Ce budget intègre la première tranche du nouveau FSP « Appui aux expressions artistiques de la ZSP » (1,15 million d'euros) dont une grande partie de la mise en oeuvre a été confiée à l'AFAA dans la continuité du projet « Afrique en créations ».

Les frais de personnel représentent 17,5 % du budget modifié et l'ensemble des charges de structures (personnel, charges locatives, fonctionnement, etc.) 24,3 %.

Compte tenu des problèmes posés à l'association par le gel, en milieu d'exercice, d'une partie de la subvention 2003 du Département (2,7 millions d'euros envisagés ; 0,7 million d'euros effectivement gelés après arbitrage du ministère des affaires étrangères ), les ministères des affaires étrangères et de la culture et de la communication sont convenus d'engager une réflexion qui conduira à substituer à cette convention un « Contrat triennal d'objectifs et de moyens » qui permettra de prendre en compte les évolutions intervenues au cours des trois dernières années. Un audit de l'association précédera l'élaboration de ce contrat.

La note d'orientation 2004 sera établie en tenant compte des objectifs qui seront fixés dans les différentes disciplines artistiques lors des quatre réunions sectorielles prévues en septembre avec les différentes directions du ministère de la culture. Il sera demandé, en particulier, à l'AFAA, de poursuivre la mise en oeuvre de programmes pluriannuels par zone géographique ou aire de civilisation et, conformément aux décisions du Premier ministre, d'apporter une attention spéciale à la promotion à l'étranger de la création artistique dans la région Nord-Pas-de-Calais, dans le cadre de l'opération « Lille 2004, capitale européenne de la culture » (contribution du ministère des affaires étrangères fixée à 1 million d'euros).
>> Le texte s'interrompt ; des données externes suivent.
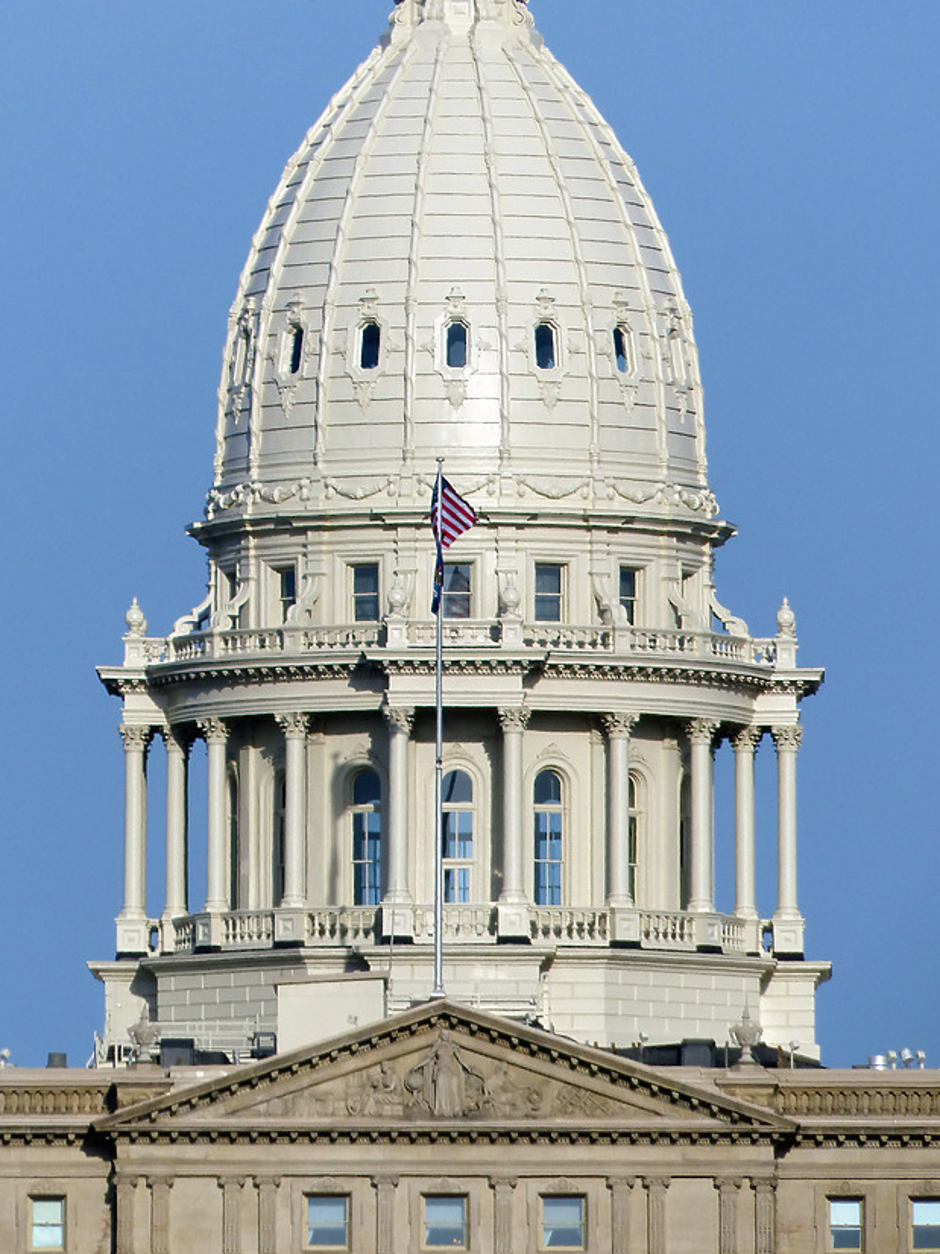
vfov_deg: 3.0
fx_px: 23691
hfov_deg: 2.3
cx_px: 443
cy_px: 676
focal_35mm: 654
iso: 100
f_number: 5
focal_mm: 108
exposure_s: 1/1600
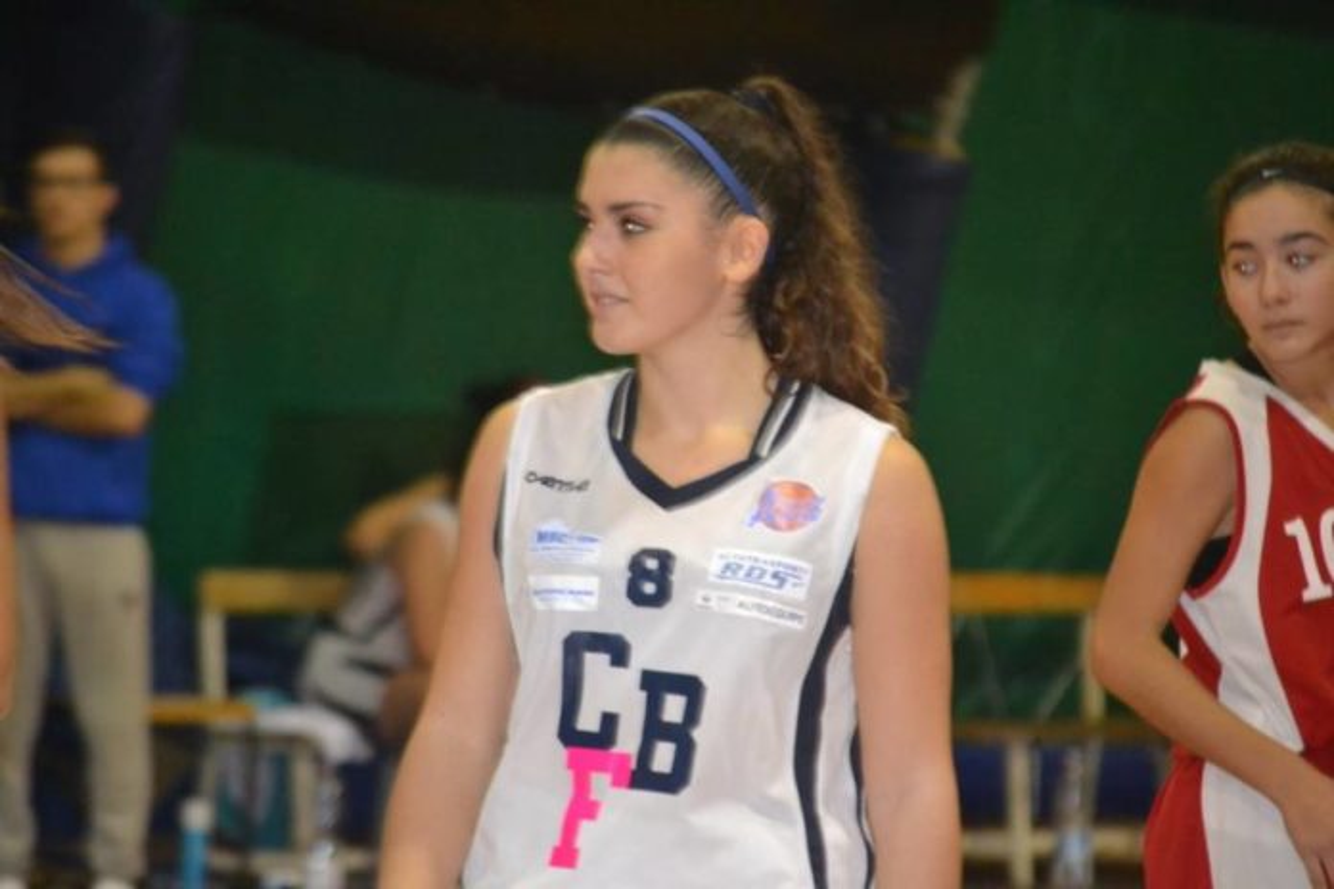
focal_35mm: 262
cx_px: 667
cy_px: 444
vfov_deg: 5.2
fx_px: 9726
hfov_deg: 7.8
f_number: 5.3
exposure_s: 1/60
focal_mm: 175
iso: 3200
L'AFAA aura aussi pour mission, en 2004, la coordination et la gestion de l'Année de la Chine en France et de la saison polonaise ainsi que la préparation de l'Année du Brésil (2005) qui pèseront lourdement sur son budget. Dans le même temps, elle aura à mettre en oeuvre et à gérer, en étroite collaboration avec le commissariat français, l'Année de la France en Chine (2004-2005). Cette opération nécessitera un financement public estimé à 10 millions d'euros.

* 9 10 Cf. rapport d'information de M. Yves Dauge, au nom de la commission des affaires étrangères de l'Assemblée nationale, sur les centres culturels français à l'étranger (n°2924,2000-2001).

* 11 En 2003, l'accent a été mis sur les manifestations suivantes : Tricentenaire de Saint-Pétersbourg, opération « France Danse » au Japon, 40 e anniversaire du Traité de l'Elysée, Bicentenaire de Berlioz, Biennales des arts plastiques de Venise, Berlin, Cuba et Istanbul, Biennale de la Photographie de Bamako, Rencontres chorégraphiques de l'Afrique et de l'Océan indien à Tananarive, Biennale d'architecture de Sao Paulo, 1 re Mostra internationale d'architecture de Rio, 1 re Biennale d'architecture de Rotterdam, foires d'art contemporain de Chicago, New-York ; Bâle et Cologne, principaux festivals internationaux des arts de la scène.